# Croatian customs prevent smuggling of 715 Turtles



## Cowboy_Ken (Dec 3, 2016)

Croatian customs prevent smuggling of 715 Turtles
Translated from another news article from Croatia. 
Seems like most were T. hermanni but also some M. rivulata and T. Marginata. Apparently they were supposed to go to Hungary.

By Associated Press 11/24/16-ZAGREB, Croatia — Croatian customs authorities say they have prevented the smuggling of 715 live turtles, a protected species in the European Union’s newest member state.

Authorities say the discovery was made Thursday in the Zupanja area, near the border with Bosnia. They say it is the biggest single seizure of live animals in Croatia.

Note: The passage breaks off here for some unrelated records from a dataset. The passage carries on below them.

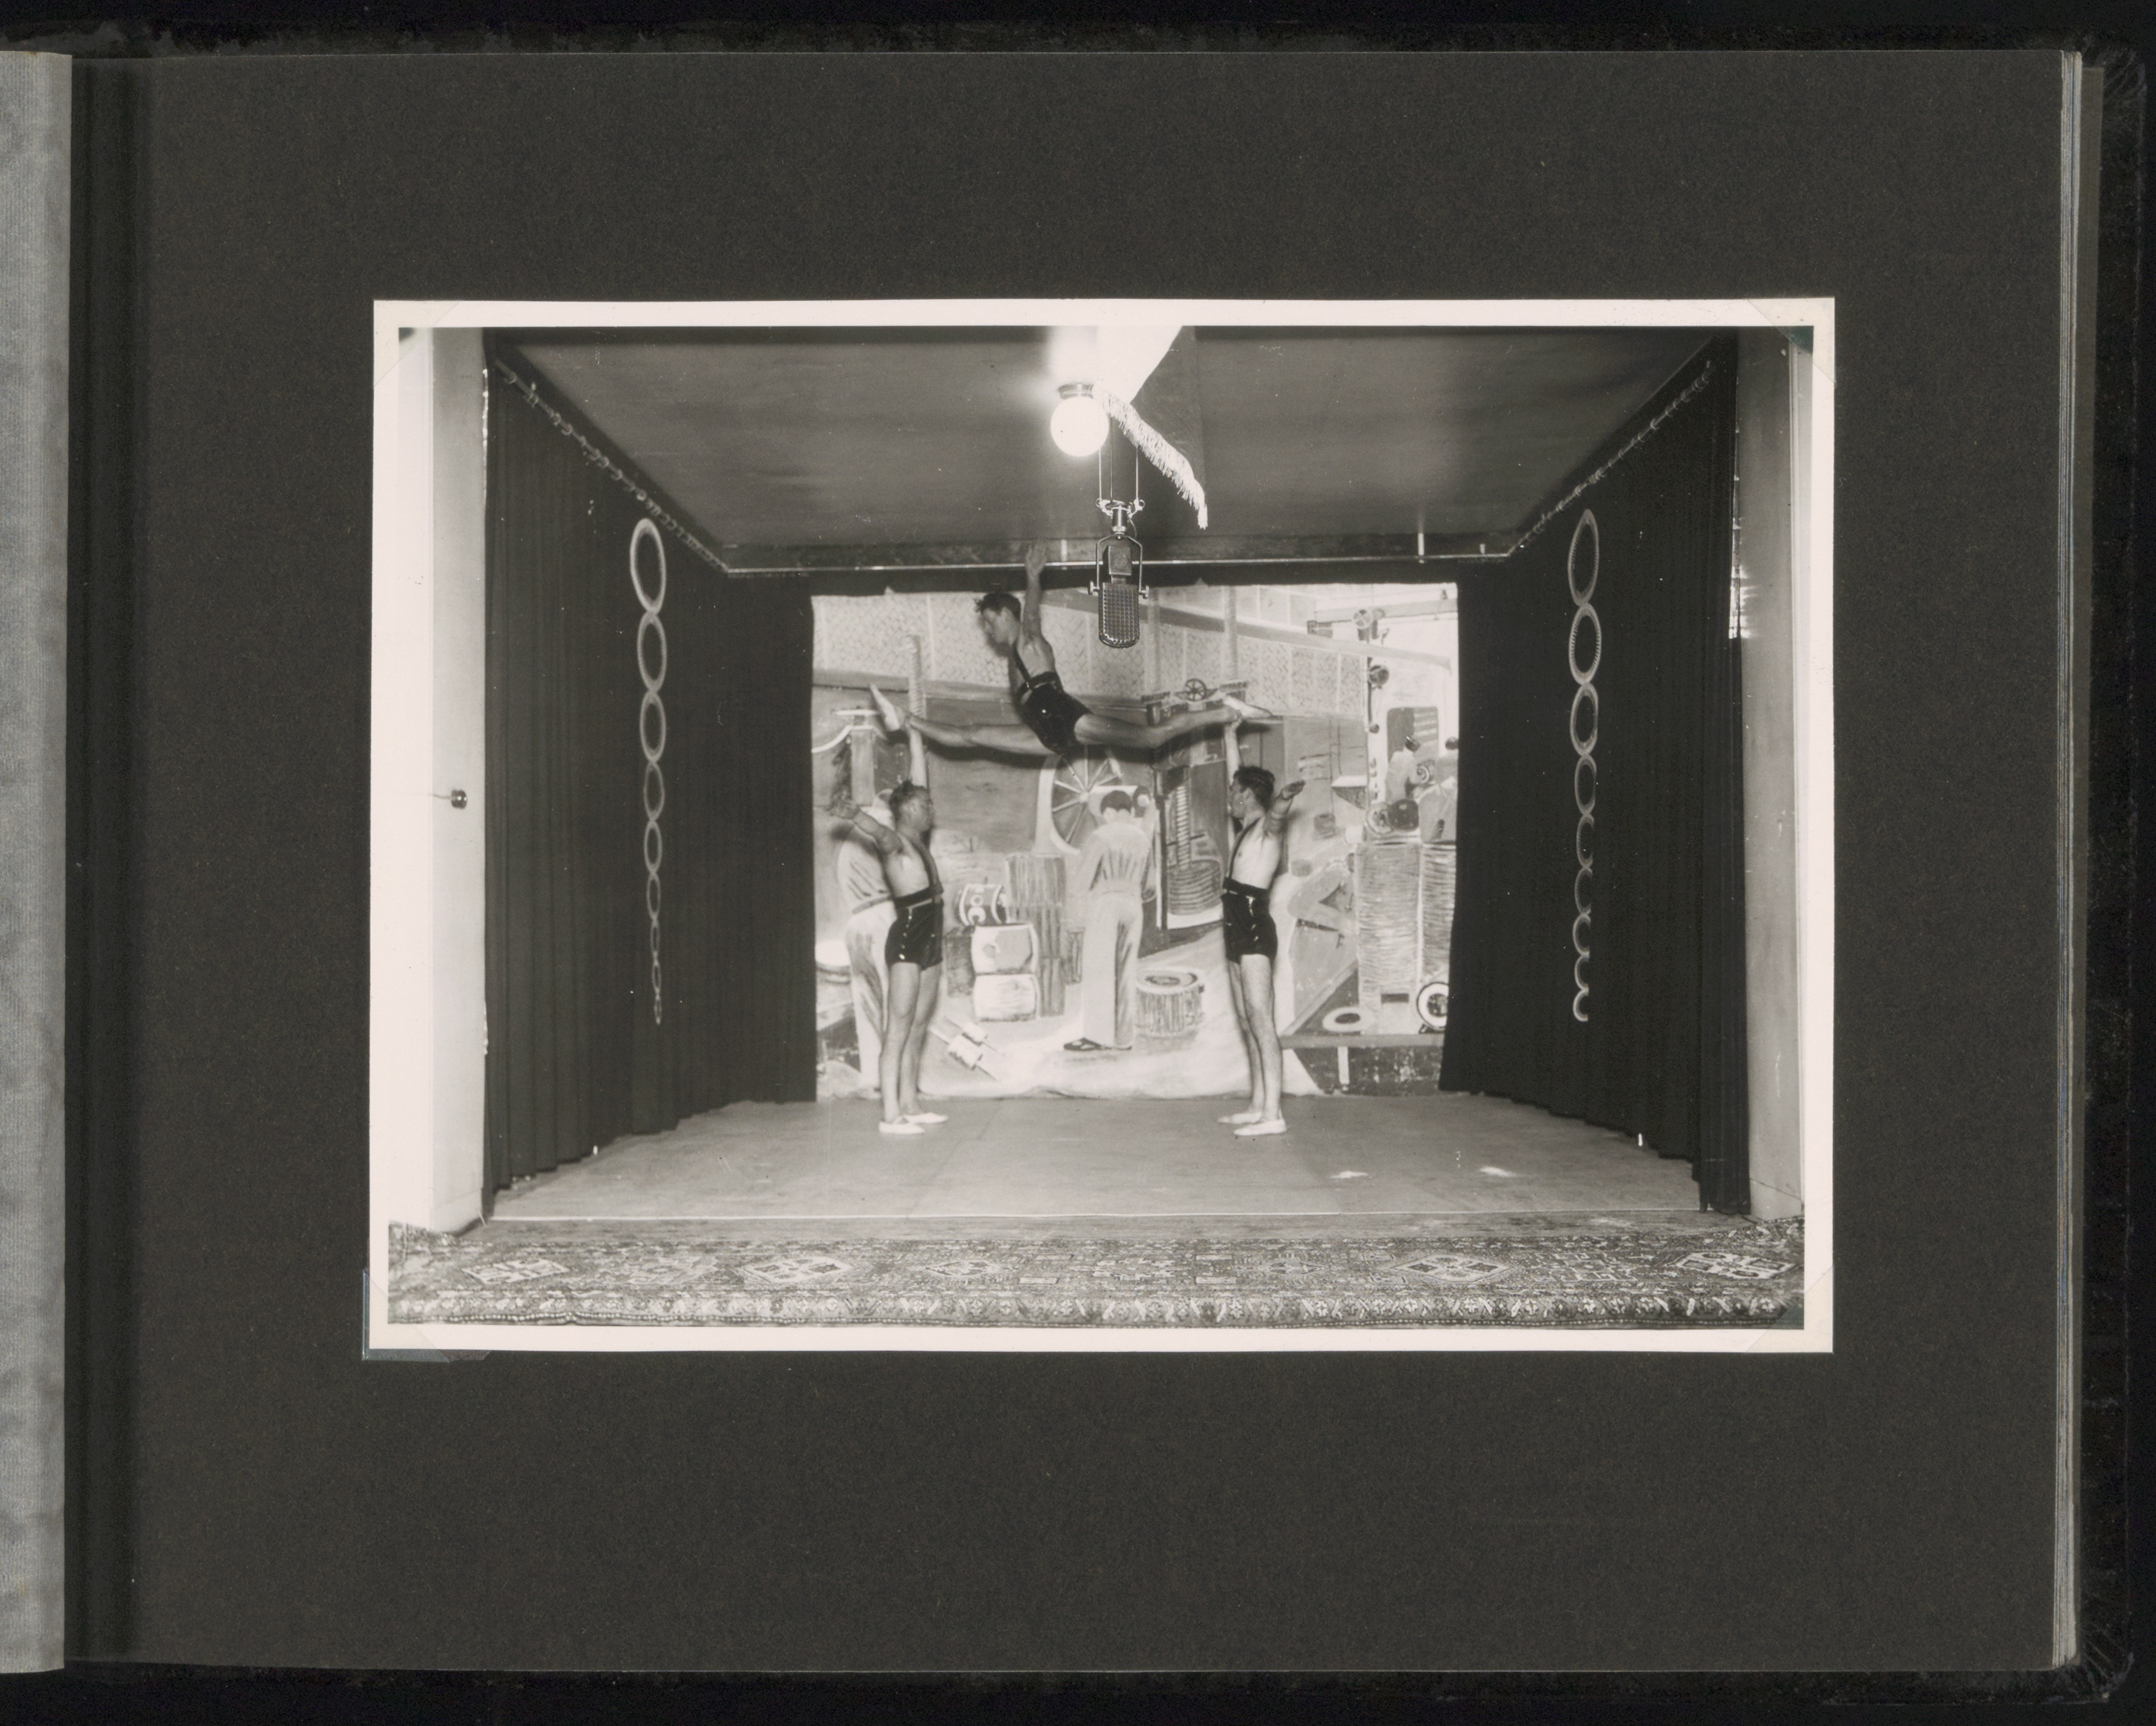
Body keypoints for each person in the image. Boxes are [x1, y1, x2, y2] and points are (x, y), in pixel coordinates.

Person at [870, 544, 1268, 758]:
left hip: (1063, 716)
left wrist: (1032, 578)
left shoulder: (1028, 641)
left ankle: (1226, 709)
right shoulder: (1015, 655)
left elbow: (1031, 617)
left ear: (1005, 614)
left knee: (1151, 739)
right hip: (1046, 732)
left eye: (990, 622)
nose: (988, 632)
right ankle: (905, 719)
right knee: (972, 735)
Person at [832, 769, 946, 1137]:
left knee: (917, 1026)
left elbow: (918, 773)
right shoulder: (897, 843)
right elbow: (880, 834)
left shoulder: (919, 841)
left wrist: (914, 738)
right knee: (898, 1027)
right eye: (925, 804)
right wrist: (856, 815)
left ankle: (910, 1105)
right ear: (908, 810)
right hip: (909, 937)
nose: (931, 809)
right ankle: (891, 1115)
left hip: (931, 937)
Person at [1218, 718, 1302, 1137]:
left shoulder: (1266, 830)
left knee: (1260, 1018)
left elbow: (1278, 818)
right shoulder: (1244, 828)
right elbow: (1237, 772)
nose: (1229, 798)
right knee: (1246, 1019)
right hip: (1234, 922)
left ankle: (1273, 1115)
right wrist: (1230, 735)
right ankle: (1257, 1105)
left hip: (1252, 923)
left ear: (1248, 795)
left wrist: (1284, 798)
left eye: (1233, 792)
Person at [1063, 789, 1154, 1052]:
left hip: (1106, 903)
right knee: (1126, 971)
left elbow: (1081, 882)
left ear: (1110, 813)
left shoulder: (1101, 836)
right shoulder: (1143, 839)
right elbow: (1150, 886)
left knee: (1100, 970)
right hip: (1134, 906)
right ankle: (1124, 1038)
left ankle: (1097, 1037)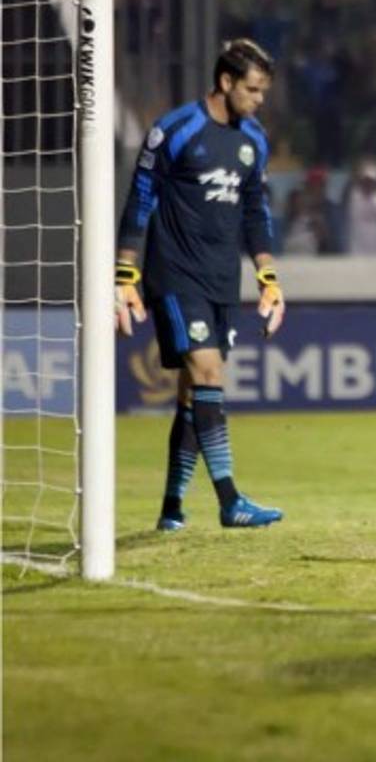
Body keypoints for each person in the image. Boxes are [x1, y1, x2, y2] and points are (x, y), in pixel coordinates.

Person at [114, 38, 286, 532]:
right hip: (174, 275)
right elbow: (140, 198)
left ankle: (171, 508)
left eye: (263, 92)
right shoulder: (175, 129)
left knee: (193, 395)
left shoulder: (254, 139)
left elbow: (257, 213)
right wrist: (126, 271)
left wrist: (268, 277)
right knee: (209, 373)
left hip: (220, 281)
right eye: (252, 90)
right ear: (226, 82)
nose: (258, 100)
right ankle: (231, 500)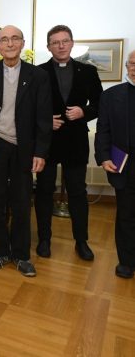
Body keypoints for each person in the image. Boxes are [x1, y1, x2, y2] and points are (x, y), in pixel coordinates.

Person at [0, 25, 51, 277]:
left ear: (22, 43)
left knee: (20, 203)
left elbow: (43, 118)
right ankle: (0, 252)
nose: (9, 43)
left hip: (23, 149)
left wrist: (40, 152)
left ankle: (21, 255)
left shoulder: (38, 76)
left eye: (14, 38)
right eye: (4, 39)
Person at [35, 25, 102, 261]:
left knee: (77, 192)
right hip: (46, 142)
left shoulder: (88, 71)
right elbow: (28, 108)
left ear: (72, 43)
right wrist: (44, 120)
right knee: (43, 191)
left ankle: (81, 241)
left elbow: (99, 104)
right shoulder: (38, 72)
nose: (61, 46)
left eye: (65, 41)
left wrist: (83, 112)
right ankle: (44, 240)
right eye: (55, 42)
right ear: (48, 47)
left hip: (75, 141)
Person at [95, 50, 135, 279]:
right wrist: (104, 157)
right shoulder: (111, 96)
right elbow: (104, 130)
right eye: (133, 63)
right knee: (126, 214)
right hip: (126, 165)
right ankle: (127, 262)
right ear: (127, 66)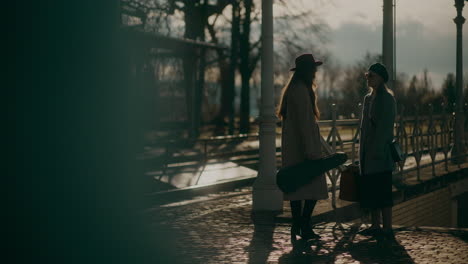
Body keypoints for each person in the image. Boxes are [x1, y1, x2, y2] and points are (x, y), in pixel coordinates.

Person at [277, 54, 328, 241]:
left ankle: (297, 225)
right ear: (307, 71)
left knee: (296, 189)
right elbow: (306, 123)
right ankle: (304, 225)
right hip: (303, 149)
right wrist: (312, 152)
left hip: (294, 148)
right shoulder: (301, 91)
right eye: (313, 68)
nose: (315, 72)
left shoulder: (294, 89)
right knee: (312, 188)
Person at [358, 63, 397, 240]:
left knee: (383, 191)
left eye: (371, 75)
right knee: (372, 190)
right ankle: (375, 225)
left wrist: (377, 150)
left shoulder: (387, 99)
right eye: (368, 75)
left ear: (381, 78)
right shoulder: (367, 99)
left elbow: (385, 128)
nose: (368, 78)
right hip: (367, 152)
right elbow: (364, 128)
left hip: (380, 153)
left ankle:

No other details were available. Smuggling of rare or protected animals has flourished in the impoverished Balkans in the aftermath of the wars in the 1990s.


----------



## domagoj (Dec 3, 2016)

I just think it's sad. I'm from Croatia and went through a lot of research and waited for a long time to get my tortoise legally. Its the best decision I ever made. Our government should really do something about stuff like that. Not just stopping them at customs but also protecting them in nature. Many of theese confiscated animals live in poor conditions afterwards because most of them are never returned to the wild.


----------